[quote author=“child”]I suppose by “kineticize” you mean something like “make tenable” or “bring to the level of conscious apprehension” or, more basically, “popularize?”
All of the above, basically—yes.
[quote author=“child”]I would reluctantly agree. Doubtless, though, there is a body of work already out there that delimits the chasm between the psychology of the faithbound and the “fresh air” we think we breathe—steps that we can take to make freethought appear attractive and natural (which it is): rhetorical strategies, lines of argument, bribery techniques, etc.
Again, you’ve confirmed that what I’m trying to say is more or less the same as what you’re interpreting (so we can likely skip a lot of the complex calibration dance in order to get on the same sheet of music—very nice). I just think we have a whole lot more work cut out for us than we realize.
[quote author=“child”]And though you say the free-thinking paradigm is not the norm, I would maintain (without too much opposition, I’d warrant) that freedom of inquiry is essential for a democracy to function, and furthermore, for the human to achieve its utmost.
Just thought I’d state the obvious.
I couldn’t agree more, but a great many don’t agree with us at all, much less see this as obviously true. They may give the notions lip service (maybe not) because they’re supposed to value critical thinking, but when it comes to applied reasoning they’re pretty much unarmed . . . not by ignorance of logic (though that’s also a common problem), but by a worldview that really values what perceived authirites say over any individual (or minority group) reasoning.
You can’t convince someone of truth through logic and reason if they don’t really value such things any more than you’re likely to entice a Budhhist monk with material luxuries. It’s an alien concept to those of us who aren’t authoritarian, and it’s highly disconcerting, but it appears to be the case, which is what “The Authoritarian Specter” is about.
I think it may be that faith is sort of like an enzyme in that it helps people to cognitively digest contradictory and otherwise meritless notions that would create dissonance leading toward intellectual regurgitation (rejection). That’s what allows the whole faith thing to do its black magic. Using faith authoritarians (and others) can compartmentalize their worldview and ideologies even when faced with clear problems, and faith similarly allows those who should recognize the problem to bind their natural cognitive function and give them the “Get Out of Jail Free” card, as Sam talks about in TEoF.
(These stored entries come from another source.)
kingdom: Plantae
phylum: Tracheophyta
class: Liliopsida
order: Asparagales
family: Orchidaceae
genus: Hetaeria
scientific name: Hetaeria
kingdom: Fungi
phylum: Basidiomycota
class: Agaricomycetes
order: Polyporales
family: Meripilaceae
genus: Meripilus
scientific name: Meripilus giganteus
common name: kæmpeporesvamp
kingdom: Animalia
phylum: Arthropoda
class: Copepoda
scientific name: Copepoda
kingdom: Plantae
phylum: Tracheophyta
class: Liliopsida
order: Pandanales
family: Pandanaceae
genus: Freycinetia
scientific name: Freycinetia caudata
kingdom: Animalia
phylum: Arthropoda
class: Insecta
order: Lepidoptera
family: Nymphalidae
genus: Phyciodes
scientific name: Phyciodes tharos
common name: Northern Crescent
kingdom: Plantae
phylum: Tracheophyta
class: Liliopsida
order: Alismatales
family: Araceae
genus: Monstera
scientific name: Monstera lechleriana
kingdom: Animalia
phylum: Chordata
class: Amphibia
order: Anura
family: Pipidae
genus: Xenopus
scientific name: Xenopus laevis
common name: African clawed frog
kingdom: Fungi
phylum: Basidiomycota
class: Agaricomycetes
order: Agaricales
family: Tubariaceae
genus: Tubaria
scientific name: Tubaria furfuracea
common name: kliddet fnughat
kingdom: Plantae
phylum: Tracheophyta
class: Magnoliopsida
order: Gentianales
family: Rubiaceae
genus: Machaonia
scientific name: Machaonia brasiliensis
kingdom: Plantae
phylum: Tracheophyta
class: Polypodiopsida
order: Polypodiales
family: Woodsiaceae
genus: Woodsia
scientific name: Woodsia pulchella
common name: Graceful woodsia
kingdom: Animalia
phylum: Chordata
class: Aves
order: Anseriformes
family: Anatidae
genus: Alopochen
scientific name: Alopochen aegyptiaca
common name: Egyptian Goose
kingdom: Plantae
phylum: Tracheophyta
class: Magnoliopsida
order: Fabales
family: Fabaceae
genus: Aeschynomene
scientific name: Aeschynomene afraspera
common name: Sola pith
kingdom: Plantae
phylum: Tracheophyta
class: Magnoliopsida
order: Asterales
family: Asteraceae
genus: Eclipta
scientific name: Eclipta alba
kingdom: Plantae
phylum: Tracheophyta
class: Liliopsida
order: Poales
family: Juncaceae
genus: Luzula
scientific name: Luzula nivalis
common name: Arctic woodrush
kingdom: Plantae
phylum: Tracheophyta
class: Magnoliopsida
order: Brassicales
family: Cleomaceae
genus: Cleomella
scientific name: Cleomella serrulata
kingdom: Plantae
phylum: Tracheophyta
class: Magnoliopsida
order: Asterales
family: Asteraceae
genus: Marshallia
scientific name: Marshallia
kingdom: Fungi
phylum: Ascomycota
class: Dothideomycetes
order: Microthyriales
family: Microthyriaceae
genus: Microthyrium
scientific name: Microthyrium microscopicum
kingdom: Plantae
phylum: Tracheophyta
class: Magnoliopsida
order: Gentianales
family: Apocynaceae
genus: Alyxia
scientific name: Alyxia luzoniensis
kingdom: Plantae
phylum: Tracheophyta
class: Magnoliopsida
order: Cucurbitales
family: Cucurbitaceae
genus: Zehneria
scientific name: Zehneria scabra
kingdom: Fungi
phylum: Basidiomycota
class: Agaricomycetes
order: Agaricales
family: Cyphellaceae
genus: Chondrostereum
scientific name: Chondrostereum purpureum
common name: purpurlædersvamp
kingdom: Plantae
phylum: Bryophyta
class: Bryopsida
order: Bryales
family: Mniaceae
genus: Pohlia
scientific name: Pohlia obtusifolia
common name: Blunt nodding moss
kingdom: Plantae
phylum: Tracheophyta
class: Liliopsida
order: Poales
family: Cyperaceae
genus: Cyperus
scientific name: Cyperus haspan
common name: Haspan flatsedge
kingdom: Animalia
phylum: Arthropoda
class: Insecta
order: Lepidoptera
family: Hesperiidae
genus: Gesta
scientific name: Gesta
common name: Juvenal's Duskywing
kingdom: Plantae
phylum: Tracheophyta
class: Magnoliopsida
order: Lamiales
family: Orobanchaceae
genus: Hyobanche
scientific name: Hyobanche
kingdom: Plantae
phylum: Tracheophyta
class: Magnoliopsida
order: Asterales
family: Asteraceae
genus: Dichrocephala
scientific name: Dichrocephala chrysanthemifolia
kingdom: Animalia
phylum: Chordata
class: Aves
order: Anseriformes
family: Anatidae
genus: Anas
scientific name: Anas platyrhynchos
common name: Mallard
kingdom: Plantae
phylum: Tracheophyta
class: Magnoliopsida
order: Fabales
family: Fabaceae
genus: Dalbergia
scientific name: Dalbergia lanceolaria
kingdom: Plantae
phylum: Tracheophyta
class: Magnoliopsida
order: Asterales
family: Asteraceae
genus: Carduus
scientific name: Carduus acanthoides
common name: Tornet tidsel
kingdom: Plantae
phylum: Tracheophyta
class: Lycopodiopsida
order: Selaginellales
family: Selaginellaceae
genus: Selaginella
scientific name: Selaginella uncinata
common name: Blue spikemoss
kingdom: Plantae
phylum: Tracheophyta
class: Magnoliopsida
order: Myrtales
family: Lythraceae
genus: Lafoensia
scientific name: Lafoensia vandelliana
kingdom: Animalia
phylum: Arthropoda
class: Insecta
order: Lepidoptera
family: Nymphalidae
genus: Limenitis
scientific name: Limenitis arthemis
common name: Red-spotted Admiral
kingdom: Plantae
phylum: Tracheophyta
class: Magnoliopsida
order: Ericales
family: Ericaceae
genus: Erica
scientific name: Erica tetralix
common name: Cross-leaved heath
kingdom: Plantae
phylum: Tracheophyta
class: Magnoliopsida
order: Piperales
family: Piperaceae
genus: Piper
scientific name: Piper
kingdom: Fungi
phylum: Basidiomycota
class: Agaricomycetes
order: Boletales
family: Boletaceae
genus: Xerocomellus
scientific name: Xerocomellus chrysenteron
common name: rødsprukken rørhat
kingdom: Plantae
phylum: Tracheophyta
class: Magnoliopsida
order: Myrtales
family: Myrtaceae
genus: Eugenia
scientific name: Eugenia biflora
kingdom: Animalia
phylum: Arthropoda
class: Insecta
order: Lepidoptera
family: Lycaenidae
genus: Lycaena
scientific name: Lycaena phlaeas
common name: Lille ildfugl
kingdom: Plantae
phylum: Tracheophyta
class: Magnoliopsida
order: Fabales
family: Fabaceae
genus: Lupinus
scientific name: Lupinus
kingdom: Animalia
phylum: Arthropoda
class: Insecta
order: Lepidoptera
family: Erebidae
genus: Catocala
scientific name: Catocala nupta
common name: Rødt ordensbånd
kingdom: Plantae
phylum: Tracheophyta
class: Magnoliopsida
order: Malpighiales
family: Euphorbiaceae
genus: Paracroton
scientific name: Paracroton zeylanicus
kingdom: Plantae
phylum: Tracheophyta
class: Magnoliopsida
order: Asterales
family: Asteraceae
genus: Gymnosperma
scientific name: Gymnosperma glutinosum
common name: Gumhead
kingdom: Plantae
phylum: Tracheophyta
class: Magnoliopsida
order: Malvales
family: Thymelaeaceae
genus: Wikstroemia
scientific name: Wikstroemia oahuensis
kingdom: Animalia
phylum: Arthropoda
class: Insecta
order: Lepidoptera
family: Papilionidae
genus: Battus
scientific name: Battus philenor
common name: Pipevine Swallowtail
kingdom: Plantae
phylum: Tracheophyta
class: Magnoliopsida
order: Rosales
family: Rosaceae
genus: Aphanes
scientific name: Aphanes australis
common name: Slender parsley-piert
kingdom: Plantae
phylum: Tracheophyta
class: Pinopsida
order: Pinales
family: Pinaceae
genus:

I suspect that without authoritarianism faith is generally pretty innocuous—still a compromise of intellectual integrity, but much like alcohol compromses the integrity of decision-making (i.e. many people do just fine with minor “alcoholic compromises” even if on a very regular basis, while others destroy their lives and those of others).
I think Bob Altemeyer’s work on authoritarianism and Sam Harris’ work on the threat of religious faith, combined, present a much more complete overall picture of the same problem.